== STUDY TEXT ==
--- START ---

Can it be tuned better? OF COURSE!! But The combination you have is the required equipment for NASP/Centershot/ ASAP, etc. Also, in these programs the range is pretty short (10 & 15 meters)

I suggest that the greater part of the wear you are showing is form/execution related -- MORE SO than equipment.

Arne


----------



## eeekie

That's very helpful information, thanks a lot!


I did notice it seemed to shoot better at lower poundages with these arrows.


I also have no doubt my form is contributing to it, so I'll wind down the power and concentrate on getting them to fly as straight as possible.


Thanks again!


----------



## aread

eeekie said:


> I am drawing as far back as the bow allows ...


Excellent advice from Moebow! 

This is one thing I picked up on. You need to find the right anchor on your face. Drawing back as far as the bow allows will lead to bad things. Are you working with a coach who can help you with this? Look at where Moebow's draw side hand is anchored in his avatar. You should find an anchor very close to this. Unfortunately, it's not quite this simple. There are several factors that go into finding your optimum anchor. It will be much faster and easier if you have a coach.

--- END ---

== YOUR GOAL ==
In the archery forum thread, what range does Arne give for programs such as NASP and Centershot?

== DATASET EXCERPTS ==
--- START ---

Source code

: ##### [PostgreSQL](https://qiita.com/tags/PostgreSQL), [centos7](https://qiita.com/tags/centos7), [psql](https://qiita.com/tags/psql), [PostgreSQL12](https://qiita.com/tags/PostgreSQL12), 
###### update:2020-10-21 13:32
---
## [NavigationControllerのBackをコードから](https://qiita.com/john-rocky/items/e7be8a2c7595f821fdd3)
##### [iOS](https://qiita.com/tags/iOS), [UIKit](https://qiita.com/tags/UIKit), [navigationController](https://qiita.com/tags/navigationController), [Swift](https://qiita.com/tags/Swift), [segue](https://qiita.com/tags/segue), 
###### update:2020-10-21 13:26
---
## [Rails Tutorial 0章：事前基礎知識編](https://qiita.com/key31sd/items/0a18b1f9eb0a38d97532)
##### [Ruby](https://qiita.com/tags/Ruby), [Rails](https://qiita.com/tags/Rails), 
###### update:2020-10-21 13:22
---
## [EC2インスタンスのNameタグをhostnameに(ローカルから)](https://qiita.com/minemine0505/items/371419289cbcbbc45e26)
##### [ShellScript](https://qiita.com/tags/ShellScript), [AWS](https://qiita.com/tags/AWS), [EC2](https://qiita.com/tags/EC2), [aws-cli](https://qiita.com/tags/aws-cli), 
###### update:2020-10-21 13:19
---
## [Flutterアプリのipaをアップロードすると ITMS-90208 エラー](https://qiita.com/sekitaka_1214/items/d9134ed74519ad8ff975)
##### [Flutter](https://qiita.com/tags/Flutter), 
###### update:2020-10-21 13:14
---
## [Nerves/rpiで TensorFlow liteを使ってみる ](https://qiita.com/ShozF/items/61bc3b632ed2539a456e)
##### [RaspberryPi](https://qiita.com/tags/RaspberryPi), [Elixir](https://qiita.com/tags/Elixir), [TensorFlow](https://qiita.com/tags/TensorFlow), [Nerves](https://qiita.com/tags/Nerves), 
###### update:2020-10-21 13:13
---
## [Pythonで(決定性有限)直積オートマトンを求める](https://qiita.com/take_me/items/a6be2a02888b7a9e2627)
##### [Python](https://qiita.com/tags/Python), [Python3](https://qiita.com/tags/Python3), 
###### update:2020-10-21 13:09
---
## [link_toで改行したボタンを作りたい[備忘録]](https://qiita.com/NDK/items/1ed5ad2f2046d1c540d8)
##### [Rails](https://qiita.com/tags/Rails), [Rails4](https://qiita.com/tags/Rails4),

--- END ---

== WRITTEN ANSWER ==
10 and 15 meters.